In 1887, Heinrich Hertz discovered that electrodes illuminated with ultraviolet light create electric sparks more easily. In 1905 Albert Einstein published a paper that explained experimental data from the photoelectric effect as being the result of light energy being carried in discrete quantized packets, energising electrons. This discovery led to the quantum revolution. Einstein was awarded the Nobel Prize in 1921 for "his discovery of the law of the photoelectric effect". The photoelectric effect is also employed in photocells such as can be found in solar panels and this is frequently used to make electricity commercially.
The first solid-state device was the "cat's whisker" detector, first used in 1930s radio receivers. A whisker-like wire is placed lightly in contact with a solid crystal (such as a germanium crystal) in order to detect a radio signal by the contact junction effect. In a solid-state component, the current is confined to solid elements and compounds engineered specifically to switch and amplify it. Current flow can be understood in two forms: as negatively charged electrons, and as positively charged electron deficiencies called holes. These charges and holes are understood in terms of quantum physics. The building material is most often a crystalline semiconductor.

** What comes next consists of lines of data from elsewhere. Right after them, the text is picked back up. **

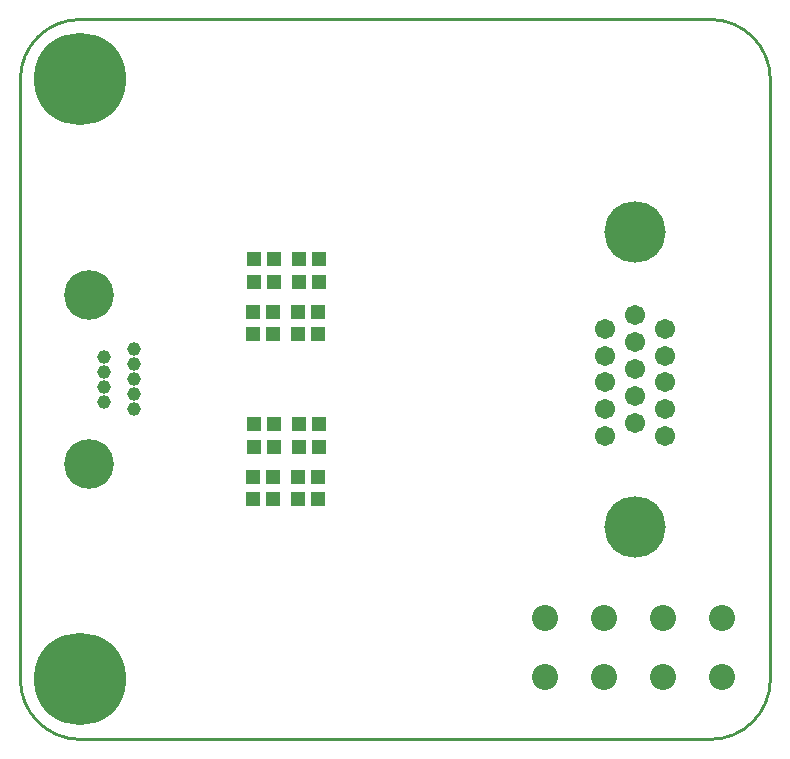
<source format=gbs>
G04*
G04 #@! TF.GenerationSoftware,Altium Limited,Altium Designer,21.2.2 (38)*
G04*
G04 Layer_Color=16711935*
%FSLAX25Y25*%
%MOIN*%
G70*
G04*
G04 #@! TF.SameCoordinates,721590ED-CEA7-4866-BC24-90B372C3D9A2*
G04*
G04*
G04 #@! TF.FilePolarity,Negative*
G04*
G01*
G75*
%ADD12C,0.01000*%
%ADD17R,0.04540X0.04540*%
%ADD23C,0.04540*%
%ADD24C,0.16548*%
%ADD25C,0.20485*%
%ADD26C,0.06706*%
%ADD27C,0.08674*%
%ADD28C,0.30800*%
%ADD29C,0.03800*%
D12*
X120000Y240000D02*
G03*
X100000Y220000I0J-20000D01*
G01*
X350000D02*
G03*
X330000Y240000I-20000J0D01*
G01*
Y0D02*
G03*
X350000Y20000I0J20000D01*
G01*
X100000D02*
G03*
X120000Y0I20000J0D01*
G01*
Y240000D02*
X330000D01*
X350000Y20000D02*
Y220000D01*
X120000Y0D02*
X330000D01*
X100000Y20000D02*
Y220000D01*
D17*
X199307Y87500D02*
D03*
X192614D02*
D03*
X184307D02*
D03*
X177614D02*
D03*
X184500Y105000D02*
D03*
X177807D02*
D03*
Y97500D02*
D03*
X184500D02*
D03*
X177614Y80000D02*
D03*
X184307D02*
D03*
X192614D02*
D03*
X199307D02*
D03*
X192807Y97500D02*
D03*
X199500D02*
D03*
Y105000D02*
D03*
X192807D02*
D03*
X178000Y152500D02*
D03*
X184693D02*
D03*
X199693Y160000D02*
D03*
X193000D02*
D03*
Y152500D02*
D03*
X199693D02*
D03*
X184693Y160000D02*
D03*
X178000D02*
D03*
X199193Y142500D02*
D03*
X192500D02*
D03*
X177500Y135000D02*
D03*
X184193D02*
D03*
Y142500D02*
D03*
X177500D02*
D03*
X192500Y135000D02*
D03*
X199193D02*
D03*
D23*
X138000Y120000D02*
D03*
Y125000D02*
D03*
Y130000D02*
D03*
Y115000D02*
D03*
Y110000D02*
D03*
X128000Y122500D02*
D03*
Y127500D02*
D03*
Y112500D02*
D03*
Y117500D02*
D03*
D24*
X123000Y148248D02*
D03*
Y91752D02*
D03*
D25*
X305000Y70807D02*
D03*
Y169193D02*
D03*
D26*
X295000Y136949D02*
D03*
X305000Y141437D02*
D03*
Y105532D02*
D03*
X295000Y127972D02*
D03*
X305000Y132461D02*
D03*
X295000Y118996D02*
D03*
X305000Y123484D02*
D03*
X295000Y110020D02*
D03*
X305000Y114508D02*
D03*
X295000Y101043D02*
D03*
X315000D02*
D03*
Y110020D02*
D03*
Y118996D02*
D03*
Y127972D02*
D03*
Y136949D02*
D03*
D27*
X274815Y40500D02*
D03*
X294500D02*
D03*
X314185D02*
D03*
X333870D02*
D03*
X274815Y20815D02*
D03*
X294500D02*
D03*
X314185D02*
D03*
X333870D02*
D03*
D28*
X120000Y20000D02*
D03*
Y220000D02*
D03*
D29*
X129842Y25905D02*
D03*
X125906Y10158D02*
D03*
X110158Y14095D02*
D03*
X125906Y29842D02*
D03*
X129842Y14095D02*
D03*
X114094Y10158D02*
D03*
Y29842D02*
D03*
X108750Y20000D02*
D03*
X120000Y8750D02*
D03*
X131250Y20000D02*
D03*
X120000Y31250D02*
D03*
X110158Y25905D02*
D03*
X129842Y225905D02*
D03*
X125906Y210157D02*
D03*
X110158Y214094D02*
D03*
X125906Y229842D02*
D03*
X129842Y214094D02*
D03*
X114094Y210157D02*
D03*
Y229842D02*
D03*
X108750Y220000D02*
D03*
X120000Y208750D02*
D03*
X131250Y220000D02*
D03*
X120000Y231250D02*
D03*
X110158Y225905D02*
D03*
M02*

</source>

The solid-state device came into its own with the invention of the transistor in 1947. Common solid-state devices include transistors, microprocessor chips, and RAM. A specialized type of RAM called flash RAM is used in flash drives and more recently, solid state drives to replace mechanically rotating magnetic disc hard drives. Solid state devices became prevalent in the 1950s and the 1960s, during the transition from vacuum tube technology to semiconductor diodes, transistors, integrated circuit (IC) and the light-emitting diode (LED).